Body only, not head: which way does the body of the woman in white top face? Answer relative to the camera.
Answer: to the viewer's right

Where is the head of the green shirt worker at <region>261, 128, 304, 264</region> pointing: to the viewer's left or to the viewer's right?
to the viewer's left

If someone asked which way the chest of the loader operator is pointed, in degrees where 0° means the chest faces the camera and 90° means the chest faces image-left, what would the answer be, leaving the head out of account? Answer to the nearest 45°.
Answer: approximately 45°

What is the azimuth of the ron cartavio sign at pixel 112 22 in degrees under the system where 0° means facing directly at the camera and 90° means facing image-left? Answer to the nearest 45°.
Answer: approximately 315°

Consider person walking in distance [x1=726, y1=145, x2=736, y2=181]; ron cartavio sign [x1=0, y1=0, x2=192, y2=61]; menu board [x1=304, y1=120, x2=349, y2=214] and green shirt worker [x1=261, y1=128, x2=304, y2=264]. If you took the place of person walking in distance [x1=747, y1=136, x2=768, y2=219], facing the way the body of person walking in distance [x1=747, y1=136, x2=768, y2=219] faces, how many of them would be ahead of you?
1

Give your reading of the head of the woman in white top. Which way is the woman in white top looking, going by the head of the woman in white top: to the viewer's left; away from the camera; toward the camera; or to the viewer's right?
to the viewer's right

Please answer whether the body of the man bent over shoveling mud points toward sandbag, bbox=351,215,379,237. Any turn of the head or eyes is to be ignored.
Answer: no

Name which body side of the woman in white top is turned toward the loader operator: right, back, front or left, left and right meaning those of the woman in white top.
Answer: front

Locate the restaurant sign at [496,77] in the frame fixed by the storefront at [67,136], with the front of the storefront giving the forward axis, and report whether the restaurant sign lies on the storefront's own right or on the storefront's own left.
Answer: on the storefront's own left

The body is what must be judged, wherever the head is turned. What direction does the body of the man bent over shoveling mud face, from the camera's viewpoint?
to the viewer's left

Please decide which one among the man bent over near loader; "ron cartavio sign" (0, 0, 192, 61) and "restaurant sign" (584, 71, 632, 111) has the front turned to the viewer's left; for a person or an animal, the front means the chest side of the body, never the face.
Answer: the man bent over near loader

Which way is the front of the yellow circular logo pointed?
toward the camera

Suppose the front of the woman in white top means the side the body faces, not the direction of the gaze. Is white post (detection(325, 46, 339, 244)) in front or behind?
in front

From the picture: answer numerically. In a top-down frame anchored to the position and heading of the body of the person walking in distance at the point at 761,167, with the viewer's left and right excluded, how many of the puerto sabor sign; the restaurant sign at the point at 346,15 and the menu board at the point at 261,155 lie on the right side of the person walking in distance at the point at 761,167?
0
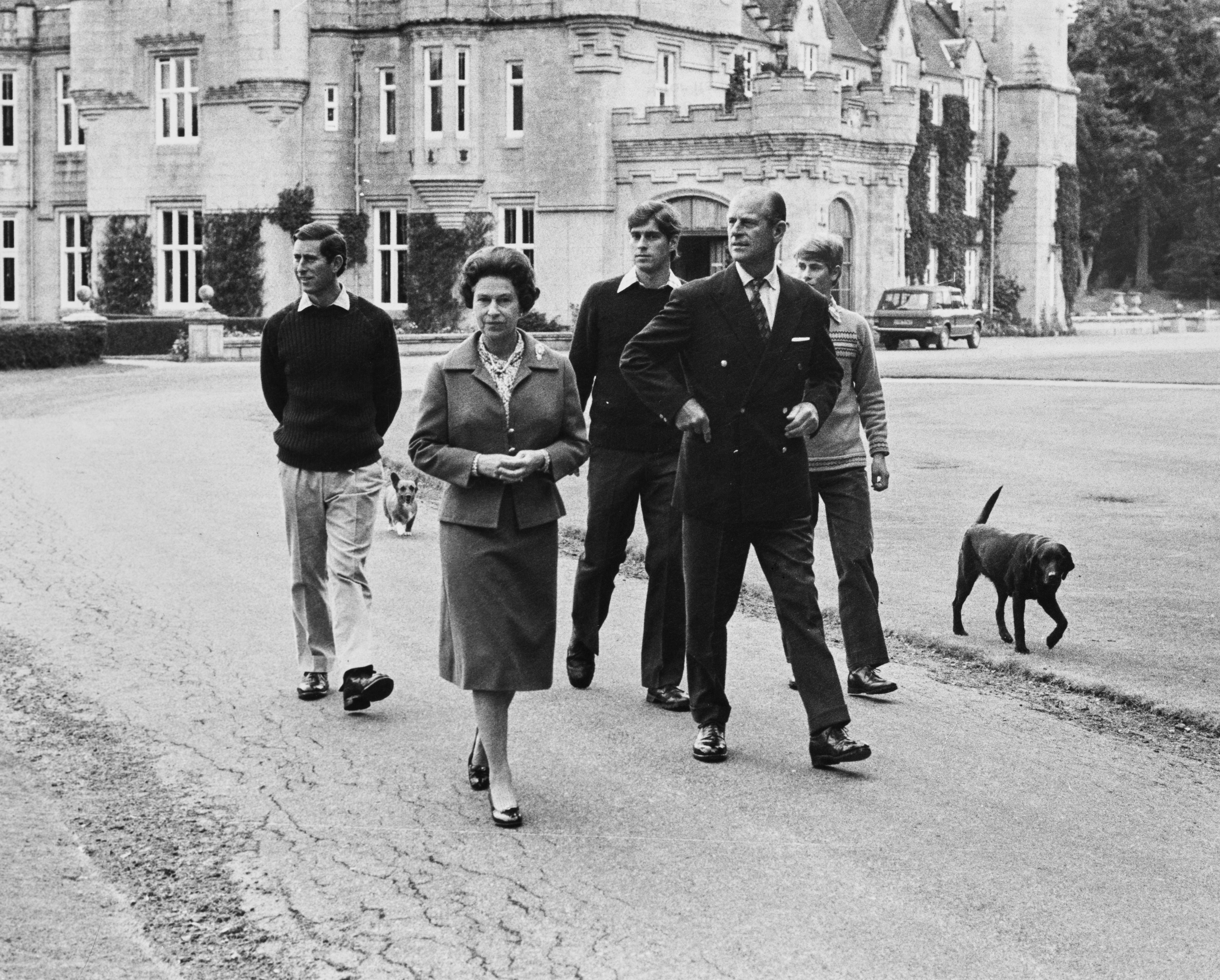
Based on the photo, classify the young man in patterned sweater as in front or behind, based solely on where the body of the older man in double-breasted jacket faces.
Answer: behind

━━━━━━━━

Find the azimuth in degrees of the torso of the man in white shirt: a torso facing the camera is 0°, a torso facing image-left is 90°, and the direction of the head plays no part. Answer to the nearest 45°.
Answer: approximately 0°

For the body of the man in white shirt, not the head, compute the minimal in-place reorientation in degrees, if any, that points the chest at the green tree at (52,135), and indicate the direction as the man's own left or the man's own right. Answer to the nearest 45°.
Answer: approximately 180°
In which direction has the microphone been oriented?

━━━━━━━━

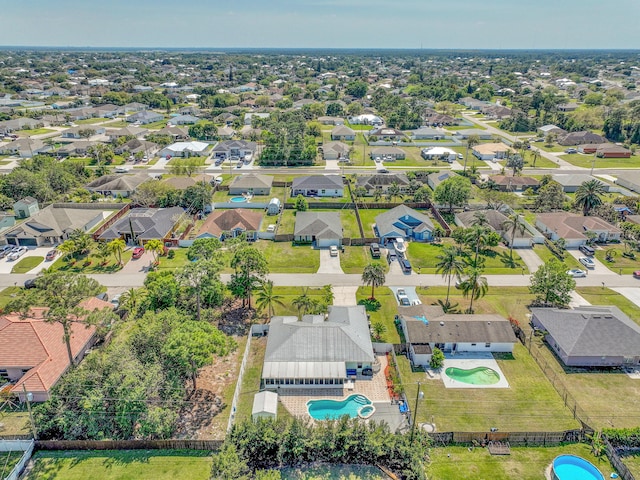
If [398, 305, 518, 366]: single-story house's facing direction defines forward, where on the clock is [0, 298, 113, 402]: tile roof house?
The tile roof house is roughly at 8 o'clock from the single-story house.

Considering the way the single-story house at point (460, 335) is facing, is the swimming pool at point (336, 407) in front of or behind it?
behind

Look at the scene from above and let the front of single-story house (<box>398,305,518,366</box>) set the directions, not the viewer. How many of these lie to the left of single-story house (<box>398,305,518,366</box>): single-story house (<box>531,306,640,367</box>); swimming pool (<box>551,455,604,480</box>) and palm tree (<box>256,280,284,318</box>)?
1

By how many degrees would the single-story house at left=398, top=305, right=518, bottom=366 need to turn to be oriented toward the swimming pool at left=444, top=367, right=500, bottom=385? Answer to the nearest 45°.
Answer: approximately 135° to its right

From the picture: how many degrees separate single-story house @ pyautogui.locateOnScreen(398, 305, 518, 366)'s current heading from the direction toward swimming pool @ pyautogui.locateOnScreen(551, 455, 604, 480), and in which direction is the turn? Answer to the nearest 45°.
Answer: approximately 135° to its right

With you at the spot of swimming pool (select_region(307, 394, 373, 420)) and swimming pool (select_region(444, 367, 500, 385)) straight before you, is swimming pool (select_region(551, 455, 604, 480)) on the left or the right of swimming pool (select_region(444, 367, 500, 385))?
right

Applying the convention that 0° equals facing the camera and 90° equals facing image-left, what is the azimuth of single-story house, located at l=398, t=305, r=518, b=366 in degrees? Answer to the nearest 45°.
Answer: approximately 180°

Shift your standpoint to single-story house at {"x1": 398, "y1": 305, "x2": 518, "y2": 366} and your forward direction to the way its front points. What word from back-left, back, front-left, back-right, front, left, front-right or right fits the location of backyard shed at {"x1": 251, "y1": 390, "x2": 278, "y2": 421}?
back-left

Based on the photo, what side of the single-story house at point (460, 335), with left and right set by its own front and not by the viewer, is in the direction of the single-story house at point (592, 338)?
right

━━━━━━━━

Reescreva as entradas situadas entre a linha que contém "Body only, not" e a linha que contém "Answer: front", ambas incluídas, trocando "woman in white top" por "woman in white blouse" e mantendo todo o resto inalterado.

Body only, not head: which way does the body of the woman in white blouse face? Answer relative to the camera.
Answer: to the viewer's right

Where is the head of the green shirt worker at <region>261, 128, 304, 264</region> pointing: to the viewer's left or to the viewer's right?
to the viewer's left

If someone asked which way the chest of the loader operator is pointed, in degrees where 0° means the chest faces the camera and 90° means the chest faces image-left, what would the answer be, leaving the head out of account? Answer to the nearest 45°.
Answer: approximately 45°

What is the azimuth of the ron cartavio sign at pixel 112 22 in degrees under the system where 0° means facing directly at the camera and 90° means facing image-left? Answer to the nearest 45°.
Answer: approximately 315°

Consider person walking in distance [x1=726, y1=145, x2=736, y2=181]; ron cartavio sign [x1=0, y1=0, x2=192, y2=61]; menu board [x1=304, y1=120, x2=349, y2=214] and green shirt worker [x1=261, y1=128, x2=304, y2=264]. If you took the place of person walking in distance [x1=747, y1=136, x2=768, y2=219], facing the way the body of person walking in distance [x1=747, y1=136, x2=768, y2=219] faces, how many of them would be ahead of you?
1

Give your reading of the head of the woman in white blouse. Which way is the woman in white blouse looking, going by the head of the woman in white blouse: to the viewer's left; away from the camera; toward the camera; or to the viewer's right?
to the viewer's right

Please answer whether the body of the man bent over shoveling mud points toward sandbag, bbox=351,215,379,237. Any turn of the head or eyes is to be ignored.
Answer: no

Name which body side of the woman in white blouse is turned toward the loader operator: right, back, front or left, left and right meaning those of the woman in white blouse.
Answer: front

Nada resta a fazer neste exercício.